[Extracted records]
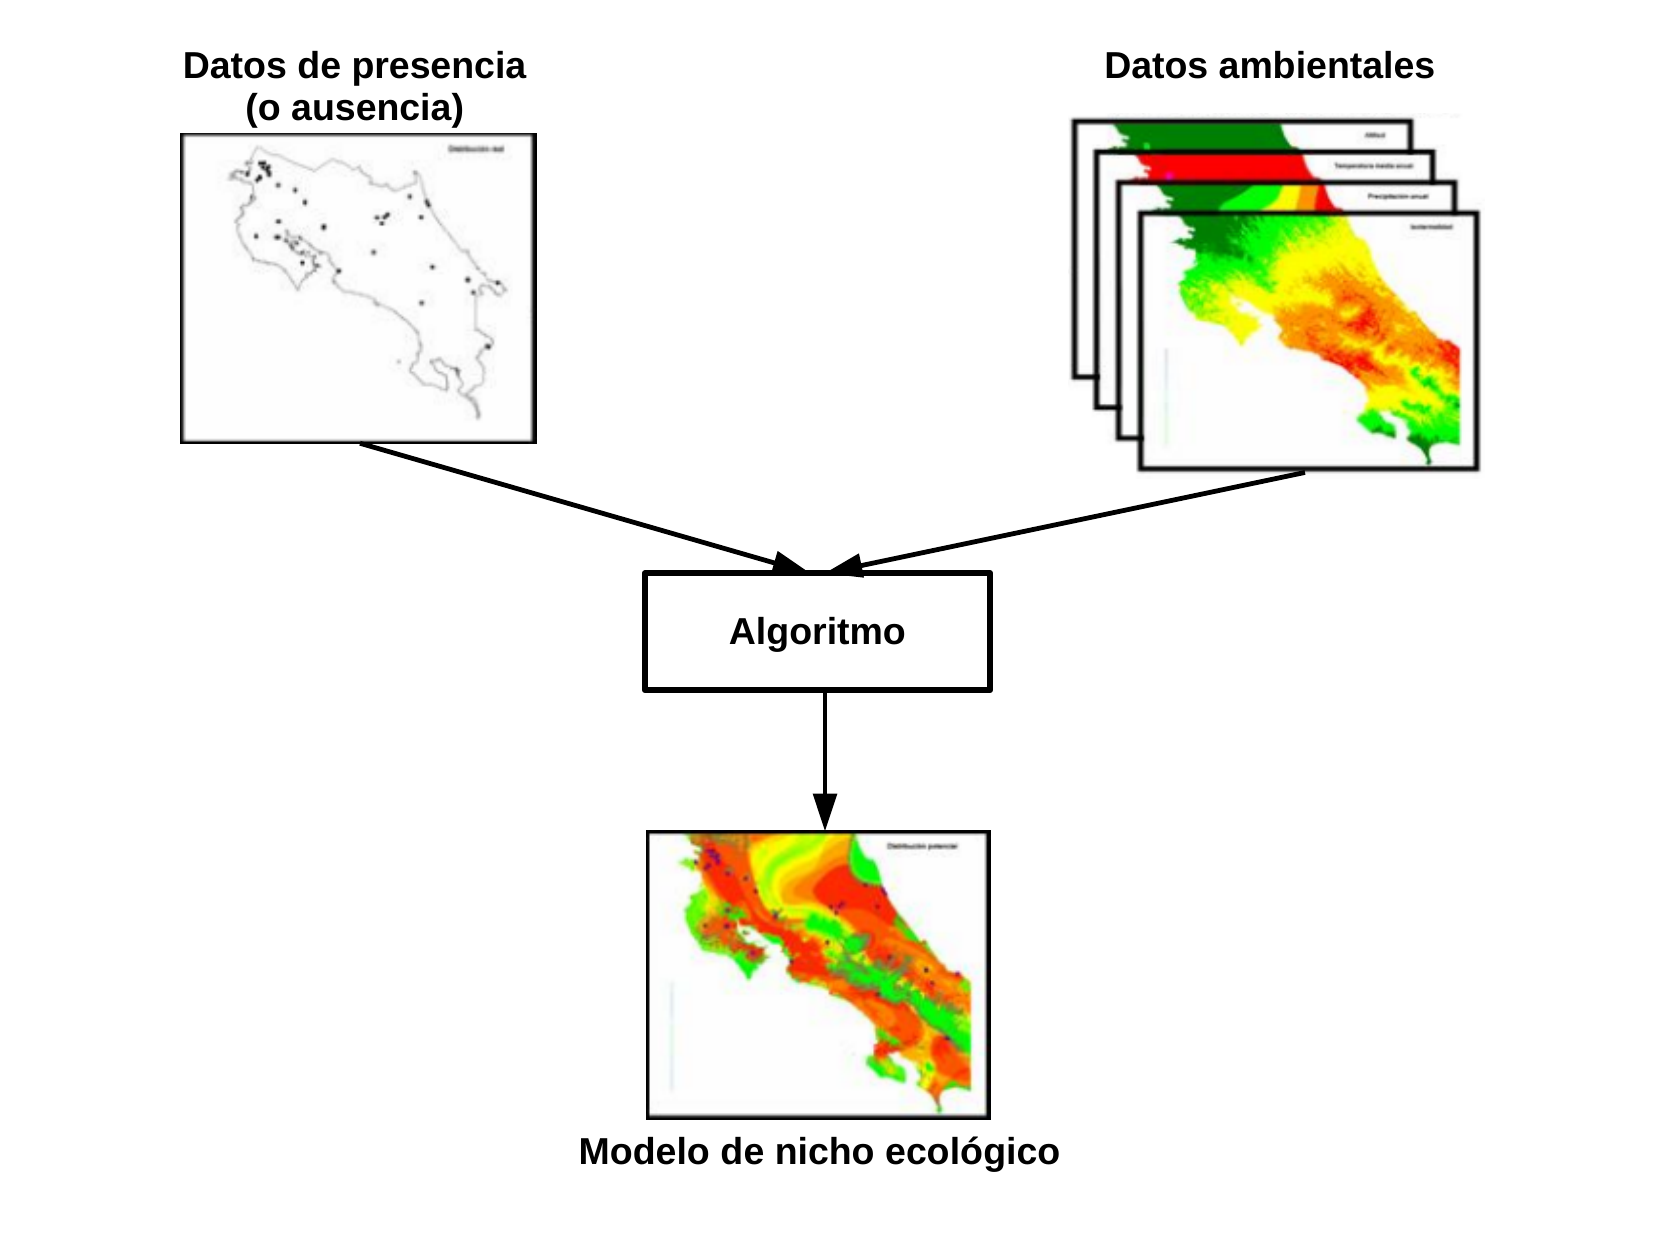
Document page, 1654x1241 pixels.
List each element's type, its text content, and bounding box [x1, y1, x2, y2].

picture [1068, 113, 1485, 479]
text_box Algoritmo [645, 573, 991, 691]
picture [180, 136, 537, 444]
picture [646, 830, 991, 1121]
text_box Datos ambientales [1089, 36, 1451, 94]
text_box Modelo de nicho ecológico [563, 1123, 1076, 1181]
text_box Datos de presencia (o ausencia) [168, 36, 542, 136]
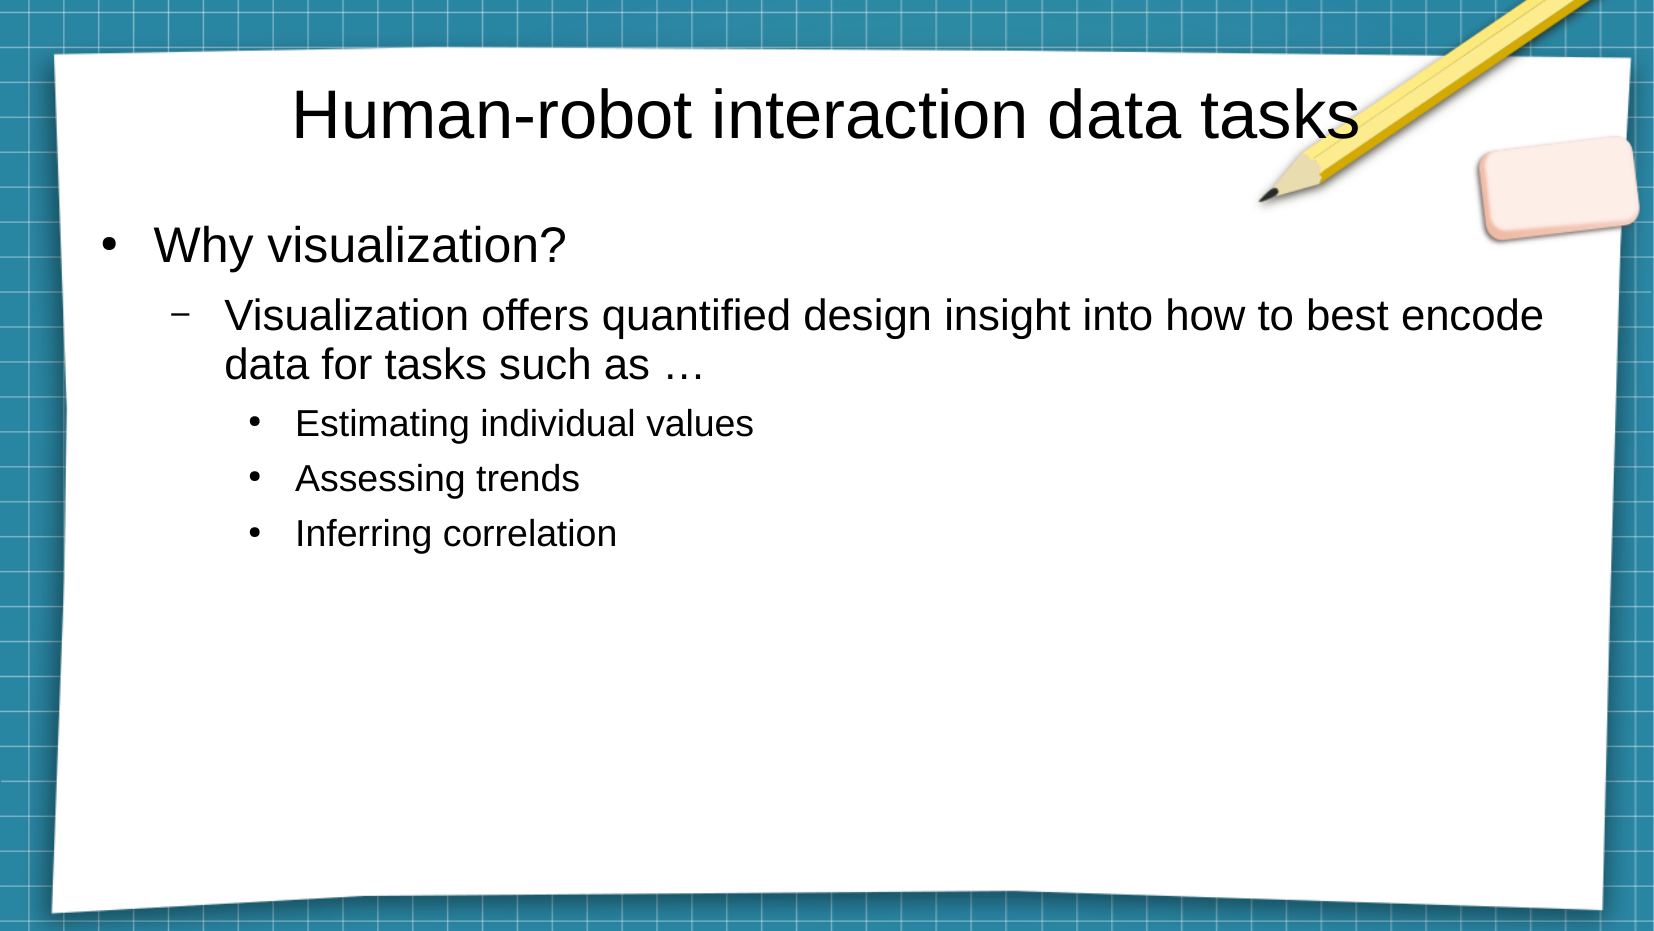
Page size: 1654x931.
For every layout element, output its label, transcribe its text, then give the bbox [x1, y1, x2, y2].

picture [0, 0, 1654, 931]
list Why visualization? Visualization offers quantified design insight into how to best encode data for tasks such as … Estimating individual values Assessing trends Inferring correlation [82, 217, 1571, 758]
title Human-robot interaction data tasks [82, 37, 1571, 193]
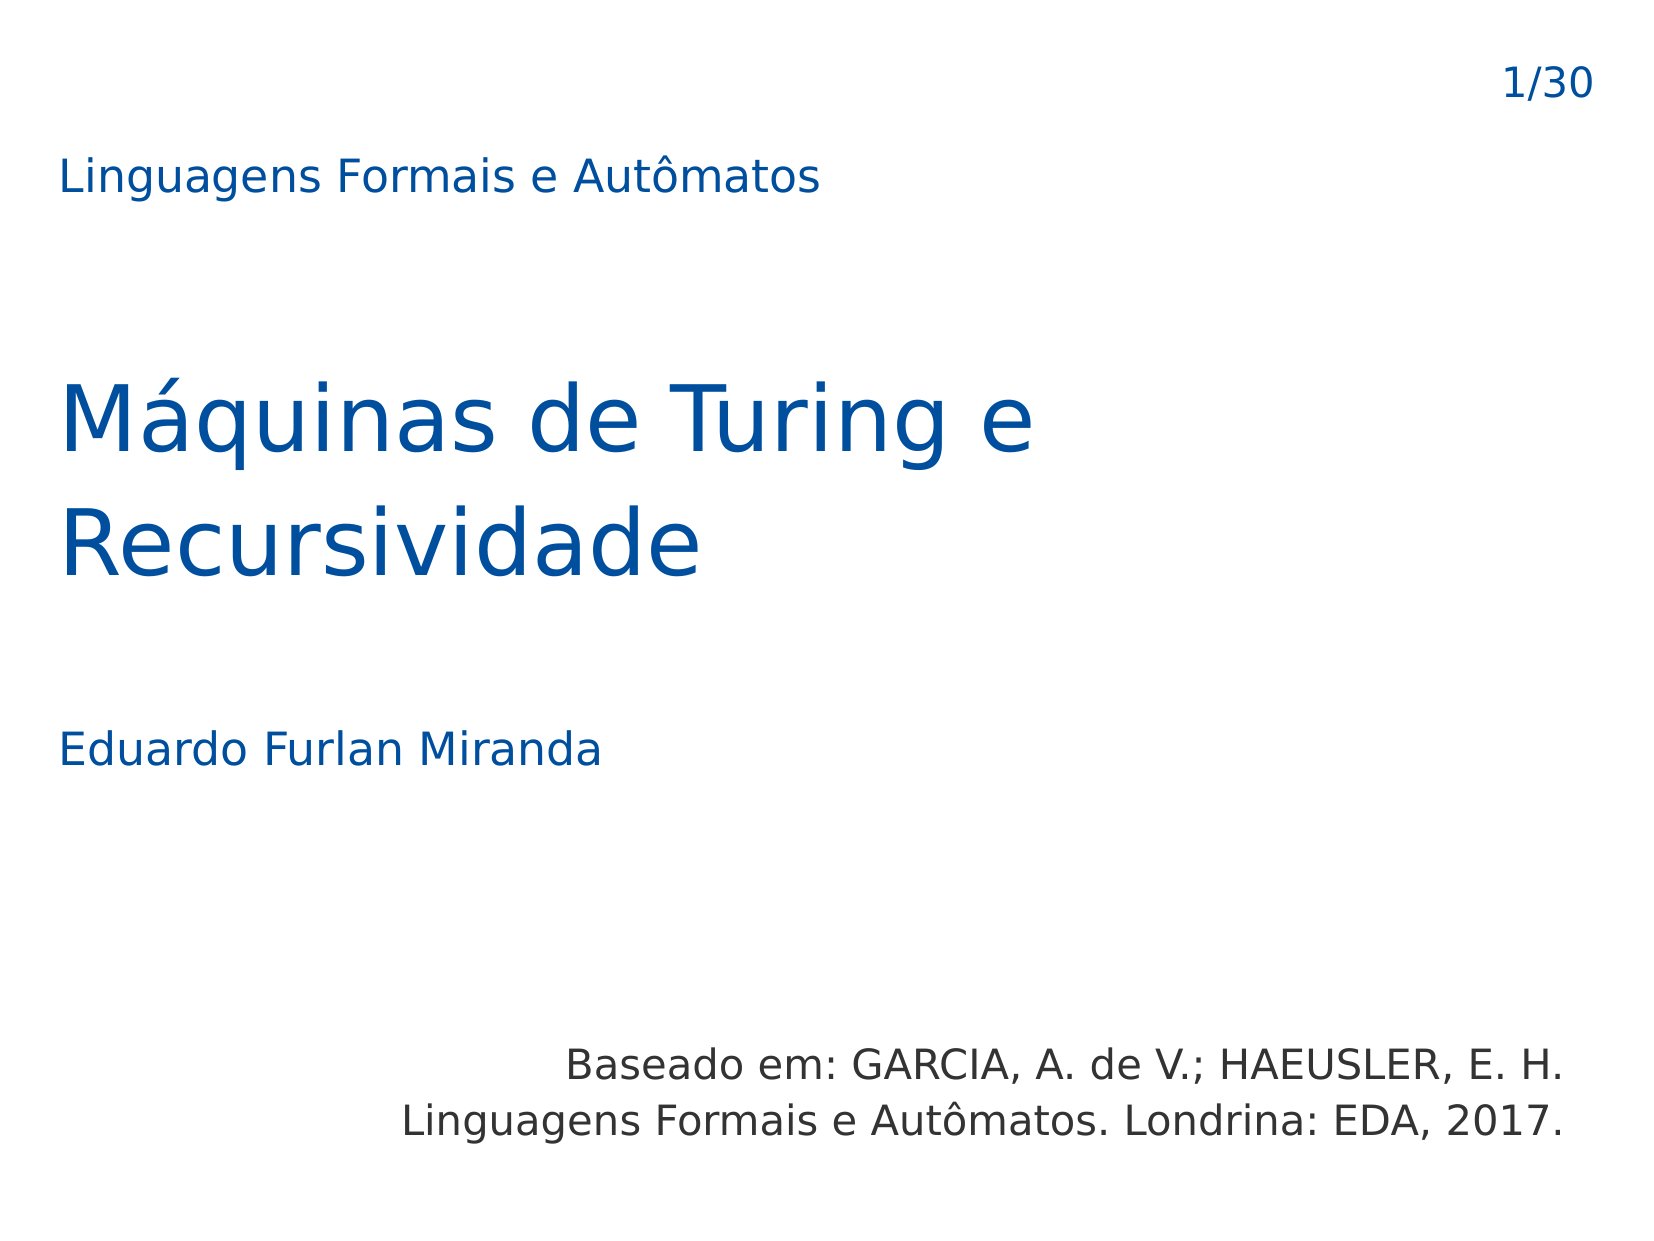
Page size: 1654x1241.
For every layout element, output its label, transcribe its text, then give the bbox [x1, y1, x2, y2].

list Linguagens Formais e Autômatos Máquinas de Turing e Recursividade Eduardo Furlan Miranda [59, 141, 1625, 1211]
list Baseado em: GARCIA, A. de V.; HAEUSLER, E. H. Linguagens Formais e Autômatos. Londrina: EDA, 2017. [366, 1033, 1565, 1211]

■ The task
In the entries above, change every "bbox" to "bounding box" and keep all other text the same. Leave the pictures out of your answer.

■ Written reply
Document page, 1654x1241 pixels.
List each element's type, its text content, and bounding box [x1, y1, x2, y2].

picture [1068, 113, 1485, 479]
text_box Algoritmo [645, 573, 991, 691]
picture [180, 136, 537, 444]
picture [646, 830, 991, 1121]
text_box Datos ambientales [1089, 36, 1451, 94]
text_box Modelo de nicho ecológico [563, 1123, 1076, 1181]
text_box Datos de presencia (o ausencia) [168, 36, 542, 136]
Page size: 1654x931.
For every layout element, output its label, transcribe its text, then give the bounding box [x1, y1, x2, y2].

picture [0, 0, 1654, 931]
list Why visualization? Visualization offers quantified design insight into how to best encode data for tasks such as … Estimating individual values Assessing trends Inferring correlation [82, 217, 1571, 758]
title Human-robot interaction data tasks [82, 37, 1571, 193]
Page size: 1654x1241.
For every layout element, output its label, transcribe its text, then give the bounding box [x1, y1, x2, y2].

list Linguagens Formais e Autômatos Máquinas de Turing e Recursividade Eduardo Furlan Miranda [59, 141, 1625, 1211]
list Baseado em: GARCIA, A. de V.; HAEUSLER, E. H. Linguagens Formais e Autômatos. Londrina: EDA, 2017. [366, 1033, 1565, 1211]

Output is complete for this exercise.